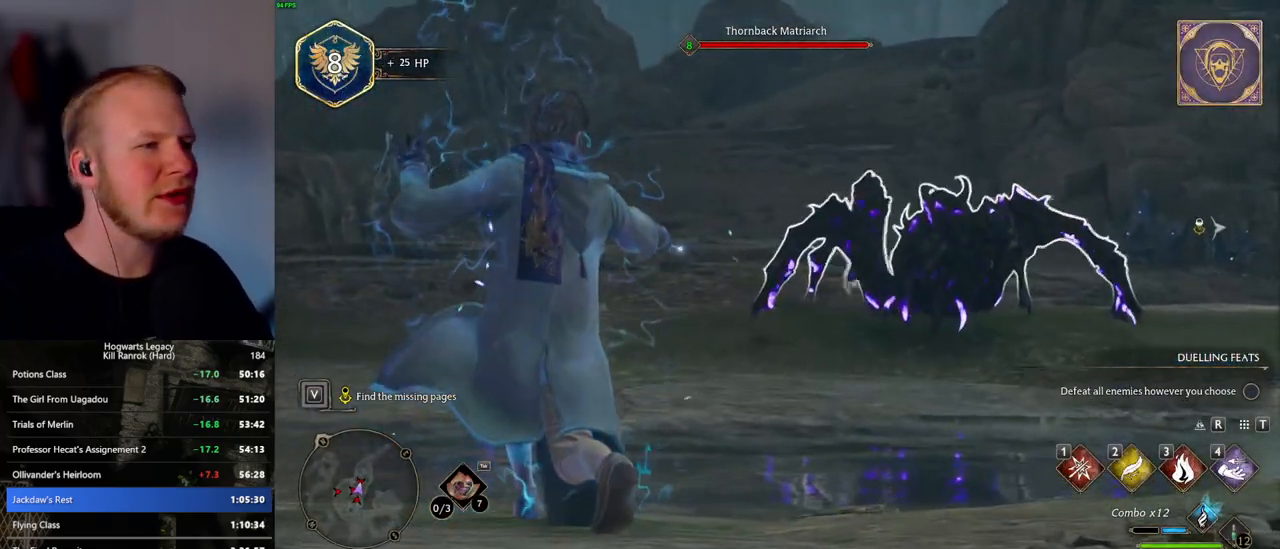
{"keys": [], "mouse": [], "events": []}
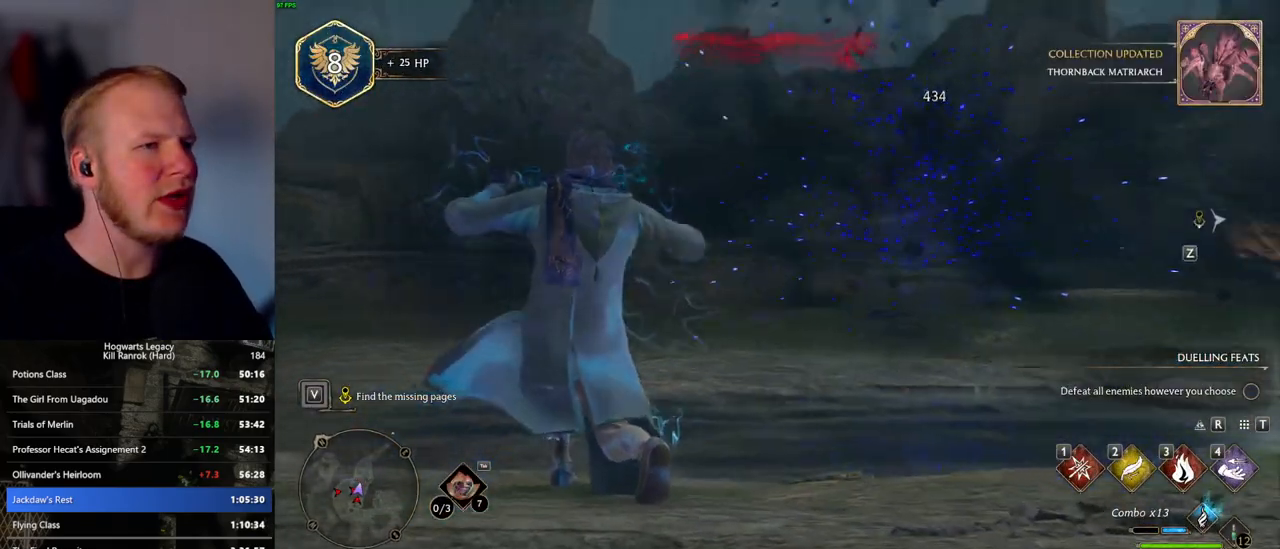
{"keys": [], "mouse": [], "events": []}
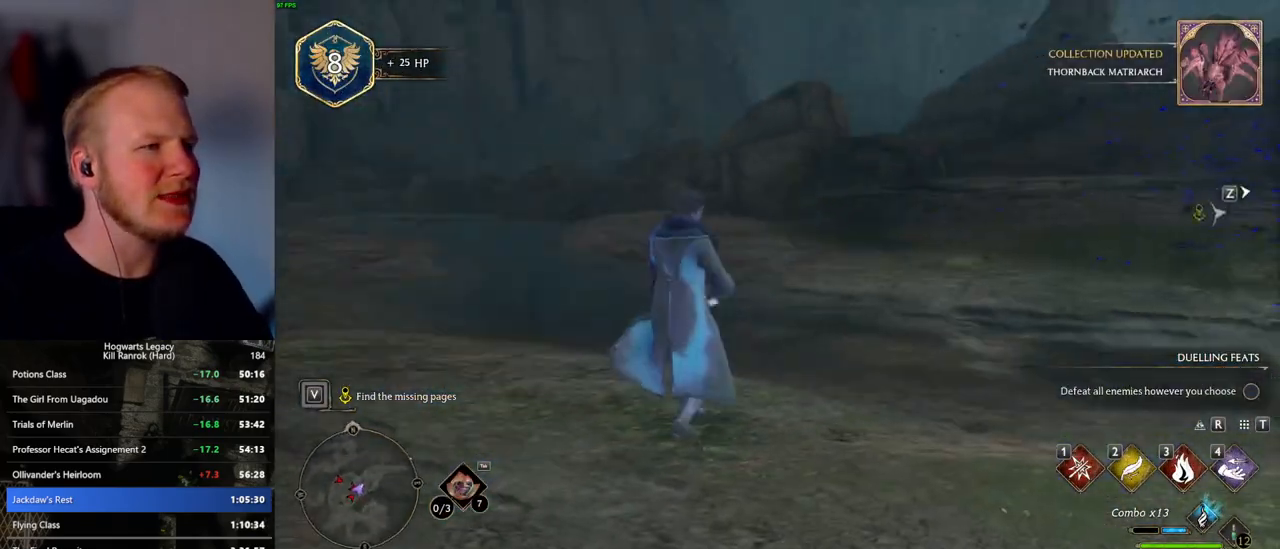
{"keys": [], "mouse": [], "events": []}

:::

| GOAL OF THE EXERCISE |
Each line above should be returned exactly as it stands, minus any pictures.

| WRITTEN RESPONSE |
{"keys": [], "mouse": [], "events": []}
{"keys": [], "mouse": [], "events": []}
{"keys": [], "mouse": [], "events": []}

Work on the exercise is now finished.